**** PASSAGE FOR REVIEW

In Proceedings of the Joint International Conference on Mathematical Methods and Supercomputing for Nuclear Applications, vol. 2, 1454-1466 (Saratoga Springs, New York October 5-9, 1997).
V. I. Arzhanov,
A. V. Voronkov, A. S. Golubev,
N. A. Konovalov, V. A. Krukov, and
E. P. Sychugova
Keldysh Institute of Applied Mathematics, Russian Academy of Sciences,
Miusskaya Sq. 4, Moscow, 125047, Russia
(095) 972-3646
Main approaches for elaborating portable parallel codes are considered. The REACTOR-P parallel program system is described. Traditional ways for creating portable parallel codes are examined. Main shortcomings of the message passing approach are discussed. A new data parallel language named C-DVM for implementing portable codes on multiprocessor computers has been developed. Some parallel numerical algorithms for 3D neutron diffusion problems are suggested. Results of numerical experiments have confirmed high efficiency of these algorithms and this new parallel language.
Table of contents
2. Portability of the SEQUENTIAL program system
3. Using traditional approaches TO elaborate parallel codes
4. Development of Methods and Tools for Creating Portable and Efficient Parallel Programs
Since 1985 we have been developing all neutron-physical codes within the framework of the unified package of application programs REACTOR1, which has been used in the Keldysh Institute of Applied Mathematics (KIAM) and other organizations for some years. The REACTOR package allows to carry out numerical calculation of stationary, quasistationary (calculation of burnup) and non-stationary (kinetic problems) processes in nuclear reactors in one-, two-, and three dimensional geometries. To solve the transport equation there can be used Diffusion, P1-approximation or the Method of Discrete Ordinates.

********
**** THE DATA

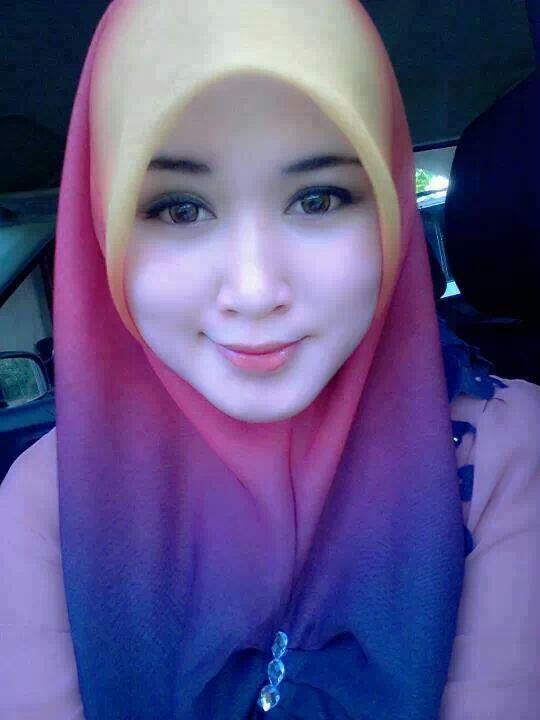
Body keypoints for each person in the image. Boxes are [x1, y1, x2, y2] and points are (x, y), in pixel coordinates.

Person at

********

▶ [WHAT IS BEING ASKED]:
Reproduce the passage on portable parallel codes for reactor calculations in full, word for word.

▶ [RESULT]:
In Proceedings of the Joint International Conference on Mathematical Methods and Supercomputing for Nuclear Applications, vol. 2, 1454-1466 (Saratoga Springs, New York October 5-9, 1997).
V. I. Arzhanov,
A. V. Voronkov, A. S. Golubev,
N. A. Konovalov, V. A. Krukov, and
E. P. Sychugova
Keldysh Institute of Applied Mathematics, Russian Academy of Sciences,
Miusskaya Sq. 4, Moscow, 125047, Russia
(095) 972-3646
Main approaches for elaborating portable parallel codes are considered. The REACTOR-P parallel program system is described. Traditional ways for creating portable parallel codes are examined. Main shortcomings of the message passing approach are discussed. A new data parallel language named C-DVM for implementing portable codes on multiprocessor computers has been developed. Some parallel numerical algorithms for 3D neutron diffusion problems are suggested. Results of numerical experiments have confirmed high efficiency of these algorithms and this new parallel language.
Table of contents
2. Portability of the SEQUENTIAL program system
3. Using traditional approaches TO elaborate parallel codes
4. Development of Methods and Tools for Creating Portable and Efficient Parallel Programs
Since 1985 we have been developing all neutron-physical codes within the framework of the unified package of application programs REACTOR1, which has been used in the Keldysh Institute of Applied Mathematics (KIAM) and other organizations for some years. The REACTOR package allows to carry out numerical calculation of stationary, quasistationary (calculation of burnup) and non-stationary (kinetic problems) processes in nuclear reactors in one-, two-, and three dimensional geometries. To solve the transport equation there can be used Diffusion, P1-approximation or the Method of Discrete Ordinates.